Today I have to go to and lead a meeting from the BB. Bill’s Story. I’m not always in favor of leading meetings, but his story has always intrigued me for a number of reasons.
One of those is that he tells us about how he was engaged by an alcoholic friend of his, who had gotten sober and brought his story of how he did it to him. What Bill doesn’t do is to tell us who this man was and how he got the help he needed. The fact was that Bill knew the two men who were involved. They went back a lot of years. All three of them were alcoholics.
As a matter of fact Bill and how AA began is in the next chapter, There Is A Solution. It’s at the end of that chapter, when a young man is being told by the Swiss psychiatrist, Dr. Carl Jung, that his only hope of surviving his alcoholism is to be locked up and put under guard. The young man asks Dr. Jung isn’t there any hope? Dr. Jung then lays out what is eventually to be the basis of the AA program. The solution. He tells him that if he goes out and finds a spiritual experience that it would save him and he could get sober.
The young man, a friend of Bill’s and the other man, whose name is Rowland Hazard, does have that experience and joins the Oxford Group. Then the other friend, Ebby Thatcher, is hauled into court and in trouble, when Rowland hears about it and shows up and has Ebby placed in his care. Rowland tells him what happened to him and takes him to the Oxford Movement and helps him to get sober. And that’s when Ebby hears about Bill’s problem and goes to him with the same message he got from Rowland.
Bill in his story goes on to tell how he found his Higher Power through this man. How he himself got sober in the hospital, because (and he doesn’t explain it in his story) he did have a spiritual experience himself. And while in the hospital, with the help of his friend Ebby, he works the Six Steps of the Oxford Group. And he leaves the hospital sober, never to drink ever again.
The fact is that Bill and his wife Lois, who also knew the other two men, join the Oxford Group and begin to help alcoholics and take them with them into the group. Meanwhile Bill, who does mention the alcoholics in the “mid west” (Ohio, Akron and Cleveland), doesn’t go into his Twelfth Stepping Dr. Bob. And Dr. Bob also joins the Oxford Group and brings the men he is helping into it.
And here is where AA comes into being. Bill and Lois are asked to leave the Oxford Group by its leader, because he sees alcoholics messing it up. Meanwhile in Ohio, the Catholic Bishops tell their Irish Catholics in Cleveland that they can’t go to the Oxford Movement because it’s a different religion. And that leads to the alcoholics in Ohio to pull away from the Group.

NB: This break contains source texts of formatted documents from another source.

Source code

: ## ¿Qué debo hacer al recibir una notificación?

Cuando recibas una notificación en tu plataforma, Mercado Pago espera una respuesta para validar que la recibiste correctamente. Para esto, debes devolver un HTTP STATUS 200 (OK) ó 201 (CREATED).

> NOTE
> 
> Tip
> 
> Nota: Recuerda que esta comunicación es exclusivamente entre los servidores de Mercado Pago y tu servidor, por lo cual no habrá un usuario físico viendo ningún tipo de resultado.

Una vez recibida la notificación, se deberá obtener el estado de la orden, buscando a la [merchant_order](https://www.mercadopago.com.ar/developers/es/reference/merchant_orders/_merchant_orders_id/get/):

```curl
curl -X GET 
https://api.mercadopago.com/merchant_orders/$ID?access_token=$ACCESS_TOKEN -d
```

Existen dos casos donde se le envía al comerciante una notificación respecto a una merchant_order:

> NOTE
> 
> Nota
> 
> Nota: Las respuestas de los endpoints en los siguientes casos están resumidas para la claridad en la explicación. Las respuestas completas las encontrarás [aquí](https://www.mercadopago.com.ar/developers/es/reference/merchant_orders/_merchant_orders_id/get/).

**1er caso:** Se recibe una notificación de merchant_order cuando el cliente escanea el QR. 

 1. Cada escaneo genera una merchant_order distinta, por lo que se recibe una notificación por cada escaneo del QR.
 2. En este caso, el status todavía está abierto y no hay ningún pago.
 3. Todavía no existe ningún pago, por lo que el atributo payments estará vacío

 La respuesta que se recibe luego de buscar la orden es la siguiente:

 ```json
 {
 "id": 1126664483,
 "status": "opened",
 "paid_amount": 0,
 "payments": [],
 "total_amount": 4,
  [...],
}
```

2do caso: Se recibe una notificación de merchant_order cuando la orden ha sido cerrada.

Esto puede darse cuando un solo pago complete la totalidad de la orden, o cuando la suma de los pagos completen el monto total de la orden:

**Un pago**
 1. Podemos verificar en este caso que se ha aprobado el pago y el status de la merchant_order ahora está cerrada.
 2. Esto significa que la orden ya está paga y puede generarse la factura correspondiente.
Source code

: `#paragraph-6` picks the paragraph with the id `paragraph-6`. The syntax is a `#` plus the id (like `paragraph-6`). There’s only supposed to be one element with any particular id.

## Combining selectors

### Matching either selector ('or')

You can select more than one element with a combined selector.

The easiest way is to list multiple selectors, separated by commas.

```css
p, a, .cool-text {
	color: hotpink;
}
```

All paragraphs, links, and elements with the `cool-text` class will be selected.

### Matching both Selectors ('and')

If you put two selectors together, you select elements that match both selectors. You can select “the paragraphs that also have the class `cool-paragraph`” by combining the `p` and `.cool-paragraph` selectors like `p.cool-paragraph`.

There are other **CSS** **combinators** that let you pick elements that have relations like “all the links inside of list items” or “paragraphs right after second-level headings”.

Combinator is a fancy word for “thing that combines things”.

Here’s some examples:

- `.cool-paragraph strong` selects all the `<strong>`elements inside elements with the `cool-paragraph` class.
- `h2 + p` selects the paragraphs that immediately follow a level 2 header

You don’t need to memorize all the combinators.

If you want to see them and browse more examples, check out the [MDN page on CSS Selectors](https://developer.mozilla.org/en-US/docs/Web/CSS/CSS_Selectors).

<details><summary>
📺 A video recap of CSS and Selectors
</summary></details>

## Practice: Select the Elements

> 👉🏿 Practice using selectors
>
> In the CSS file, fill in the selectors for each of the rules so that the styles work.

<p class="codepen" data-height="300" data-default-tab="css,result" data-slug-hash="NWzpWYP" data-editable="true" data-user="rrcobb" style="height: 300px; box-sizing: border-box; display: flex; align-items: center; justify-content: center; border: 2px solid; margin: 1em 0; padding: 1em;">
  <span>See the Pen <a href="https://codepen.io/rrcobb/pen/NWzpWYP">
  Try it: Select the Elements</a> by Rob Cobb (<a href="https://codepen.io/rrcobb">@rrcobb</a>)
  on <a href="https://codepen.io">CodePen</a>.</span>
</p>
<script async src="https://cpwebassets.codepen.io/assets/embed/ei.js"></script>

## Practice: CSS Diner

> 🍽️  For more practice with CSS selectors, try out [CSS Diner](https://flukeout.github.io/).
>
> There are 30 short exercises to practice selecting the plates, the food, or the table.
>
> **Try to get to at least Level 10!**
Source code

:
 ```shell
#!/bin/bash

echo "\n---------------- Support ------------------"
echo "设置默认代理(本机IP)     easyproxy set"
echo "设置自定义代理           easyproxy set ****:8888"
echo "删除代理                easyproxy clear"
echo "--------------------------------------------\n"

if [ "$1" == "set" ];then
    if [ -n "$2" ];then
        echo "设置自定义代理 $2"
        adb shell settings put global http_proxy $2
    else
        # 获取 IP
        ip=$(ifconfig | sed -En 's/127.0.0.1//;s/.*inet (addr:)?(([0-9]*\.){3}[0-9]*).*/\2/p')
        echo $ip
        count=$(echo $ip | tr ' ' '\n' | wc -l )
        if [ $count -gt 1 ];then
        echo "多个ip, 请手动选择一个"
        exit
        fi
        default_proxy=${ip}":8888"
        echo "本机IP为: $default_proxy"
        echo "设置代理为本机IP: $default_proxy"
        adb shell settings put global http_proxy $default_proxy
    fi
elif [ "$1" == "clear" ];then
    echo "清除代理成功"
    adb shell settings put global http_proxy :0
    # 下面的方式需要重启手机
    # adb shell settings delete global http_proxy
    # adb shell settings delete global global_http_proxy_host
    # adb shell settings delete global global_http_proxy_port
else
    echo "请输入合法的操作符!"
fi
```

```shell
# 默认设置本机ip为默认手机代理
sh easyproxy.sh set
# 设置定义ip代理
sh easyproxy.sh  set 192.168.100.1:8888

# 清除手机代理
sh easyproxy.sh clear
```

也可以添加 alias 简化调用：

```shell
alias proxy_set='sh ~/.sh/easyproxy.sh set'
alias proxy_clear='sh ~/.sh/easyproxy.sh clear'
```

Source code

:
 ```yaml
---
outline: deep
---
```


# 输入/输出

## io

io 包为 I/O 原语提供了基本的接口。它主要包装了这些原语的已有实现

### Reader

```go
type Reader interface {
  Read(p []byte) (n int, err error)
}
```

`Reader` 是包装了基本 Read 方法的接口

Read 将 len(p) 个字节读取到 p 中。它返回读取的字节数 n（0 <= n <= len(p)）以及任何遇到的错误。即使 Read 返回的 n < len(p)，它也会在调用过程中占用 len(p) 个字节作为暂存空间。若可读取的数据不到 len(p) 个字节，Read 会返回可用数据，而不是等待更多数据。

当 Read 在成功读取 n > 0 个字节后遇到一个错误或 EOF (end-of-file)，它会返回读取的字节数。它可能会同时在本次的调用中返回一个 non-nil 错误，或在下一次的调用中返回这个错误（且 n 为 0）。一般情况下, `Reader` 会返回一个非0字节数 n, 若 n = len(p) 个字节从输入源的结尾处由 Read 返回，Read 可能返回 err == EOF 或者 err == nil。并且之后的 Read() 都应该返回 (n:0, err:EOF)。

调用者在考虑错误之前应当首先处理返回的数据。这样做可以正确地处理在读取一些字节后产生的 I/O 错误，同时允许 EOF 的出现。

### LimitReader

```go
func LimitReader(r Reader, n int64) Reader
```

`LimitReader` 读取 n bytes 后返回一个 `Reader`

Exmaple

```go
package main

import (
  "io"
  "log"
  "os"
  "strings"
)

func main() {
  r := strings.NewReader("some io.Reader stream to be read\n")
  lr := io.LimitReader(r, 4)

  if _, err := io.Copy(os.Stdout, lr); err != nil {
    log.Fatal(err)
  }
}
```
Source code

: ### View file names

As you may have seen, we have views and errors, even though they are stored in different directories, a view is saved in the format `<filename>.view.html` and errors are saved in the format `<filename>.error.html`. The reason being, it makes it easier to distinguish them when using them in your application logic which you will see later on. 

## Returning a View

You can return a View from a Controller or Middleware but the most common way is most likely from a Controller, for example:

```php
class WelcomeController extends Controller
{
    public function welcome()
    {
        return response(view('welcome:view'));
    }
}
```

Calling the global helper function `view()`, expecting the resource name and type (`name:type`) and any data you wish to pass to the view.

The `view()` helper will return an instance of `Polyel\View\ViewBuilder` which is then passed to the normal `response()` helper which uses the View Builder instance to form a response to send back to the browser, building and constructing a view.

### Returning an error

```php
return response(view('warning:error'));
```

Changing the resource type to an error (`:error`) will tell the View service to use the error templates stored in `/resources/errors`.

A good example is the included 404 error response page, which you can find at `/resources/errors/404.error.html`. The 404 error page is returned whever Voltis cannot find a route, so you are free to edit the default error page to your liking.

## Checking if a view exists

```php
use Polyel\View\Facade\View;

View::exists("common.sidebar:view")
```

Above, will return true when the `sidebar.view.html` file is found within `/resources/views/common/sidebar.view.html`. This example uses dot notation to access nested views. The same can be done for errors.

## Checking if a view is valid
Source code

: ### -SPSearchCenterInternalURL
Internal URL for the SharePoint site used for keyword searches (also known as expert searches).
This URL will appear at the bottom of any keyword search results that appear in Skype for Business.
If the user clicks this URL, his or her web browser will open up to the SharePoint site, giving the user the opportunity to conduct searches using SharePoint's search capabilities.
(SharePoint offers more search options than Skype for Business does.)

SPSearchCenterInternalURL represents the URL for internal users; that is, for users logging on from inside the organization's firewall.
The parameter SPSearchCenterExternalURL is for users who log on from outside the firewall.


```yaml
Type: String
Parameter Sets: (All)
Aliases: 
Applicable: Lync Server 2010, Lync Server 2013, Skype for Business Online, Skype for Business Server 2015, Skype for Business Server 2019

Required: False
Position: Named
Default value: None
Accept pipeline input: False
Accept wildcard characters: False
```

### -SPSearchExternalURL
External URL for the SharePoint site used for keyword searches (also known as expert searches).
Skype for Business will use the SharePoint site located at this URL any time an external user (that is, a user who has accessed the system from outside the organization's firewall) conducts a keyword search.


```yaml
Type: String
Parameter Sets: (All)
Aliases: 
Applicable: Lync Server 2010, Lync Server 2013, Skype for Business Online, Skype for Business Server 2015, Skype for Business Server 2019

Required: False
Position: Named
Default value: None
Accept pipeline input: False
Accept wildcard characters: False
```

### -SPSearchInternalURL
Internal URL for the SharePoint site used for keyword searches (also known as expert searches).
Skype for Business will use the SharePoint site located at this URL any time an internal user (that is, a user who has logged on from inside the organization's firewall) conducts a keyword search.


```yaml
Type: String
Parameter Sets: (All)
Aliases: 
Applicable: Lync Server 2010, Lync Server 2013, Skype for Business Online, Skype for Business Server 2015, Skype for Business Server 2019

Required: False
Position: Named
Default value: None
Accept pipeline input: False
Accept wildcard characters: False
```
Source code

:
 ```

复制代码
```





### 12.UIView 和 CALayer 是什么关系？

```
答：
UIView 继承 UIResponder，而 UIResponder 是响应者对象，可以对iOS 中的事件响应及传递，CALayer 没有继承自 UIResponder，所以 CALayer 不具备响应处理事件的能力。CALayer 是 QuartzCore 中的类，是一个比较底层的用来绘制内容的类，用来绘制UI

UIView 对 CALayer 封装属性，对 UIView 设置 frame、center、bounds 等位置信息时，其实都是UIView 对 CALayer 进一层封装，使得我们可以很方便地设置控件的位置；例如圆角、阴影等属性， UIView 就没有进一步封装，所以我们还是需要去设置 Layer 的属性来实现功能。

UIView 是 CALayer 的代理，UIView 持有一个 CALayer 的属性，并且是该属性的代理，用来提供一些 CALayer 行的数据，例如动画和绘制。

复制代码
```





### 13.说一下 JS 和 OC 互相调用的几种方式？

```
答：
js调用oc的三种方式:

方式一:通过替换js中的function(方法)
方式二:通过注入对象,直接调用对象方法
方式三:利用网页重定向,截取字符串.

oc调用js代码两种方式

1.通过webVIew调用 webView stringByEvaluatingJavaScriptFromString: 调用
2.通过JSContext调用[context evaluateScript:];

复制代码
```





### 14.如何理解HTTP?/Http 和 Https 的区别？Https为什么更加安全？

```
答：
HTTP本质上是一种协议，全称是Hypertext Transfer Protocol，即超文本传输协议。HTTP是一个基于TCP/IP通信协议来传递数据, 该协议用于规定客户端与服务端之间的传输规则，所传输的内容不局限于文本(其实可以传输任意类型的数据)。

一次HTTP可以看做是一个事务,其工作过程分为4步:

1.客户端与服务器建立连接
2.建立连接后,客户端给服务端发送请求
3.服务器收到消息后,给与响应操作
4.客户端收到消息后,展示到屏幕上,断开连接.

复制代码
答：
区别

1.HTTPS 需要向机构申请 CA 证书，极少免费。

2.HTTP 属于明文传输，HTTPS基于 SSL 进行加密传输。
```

So here they all are in New York and Ohio and a decision is made to go out on their own. That leads to several very critical decisions. The first is put what is going on with them down on paper. Eventually the BB. And here is where the doors are opened to every alcoholic. The first is to rewrite the Oxford Groups Six Steps. The early members come up with Twelve Steps. Then the biggest change of all comes. After heated arguments they decide to change the Second Step from “God” and put in the idea of a “Power greater than ourselves”. The Third is changed to “the God of our understanding”. The Seventh has “on our knees” and “God” removed. And of course in the Twelfth we’re back to the words in the Third.
What this did was allow alcoholics of all kinds of beliefs or disbelief’s to come in and get sober. The concept of religion is gone. It’s now a definitely spiritual program. The spiritual experience, which Rowland was directed to seek, is now termed a “spiritual awakening”, which comes now as the result of putting these Steps into action in our lives. And it works.
Even those who have no belief in any kind of divinity, have their own individual awakening.
It is whatever makes sense to all of us as individuals.
Looking over these thoughts I can see why Bill did what he did. He would have had to double the size of his story. However all of this intrigues me. I definitely, like so many, have researched his story and that of the program. By the way Rowland never joined AA. He stayed with the Oxford Group. Stayed sober until he died. Bill later will write a letter to Dr. Jung telling him this very thing.
Anyway, I celebrated my anniversary today, and that combined with the prospect of the meeting tonight made me sit down and meditate on all of this. It is so important to me. It pretty much tells me how I was able to get sober and stay that way for all of this time. It makes me grateful. I owe so much to Bill and all those early members, the old timers I knew back then. In fact the truth is that it’s just a day at a time for all of us. And, yes, it is beyond my wildest dreams. Who would have thought back when I was drinking and drunk that I would be sitting here today thinking about all of this? How much I owe my Higher Power. Like I said I am grateful.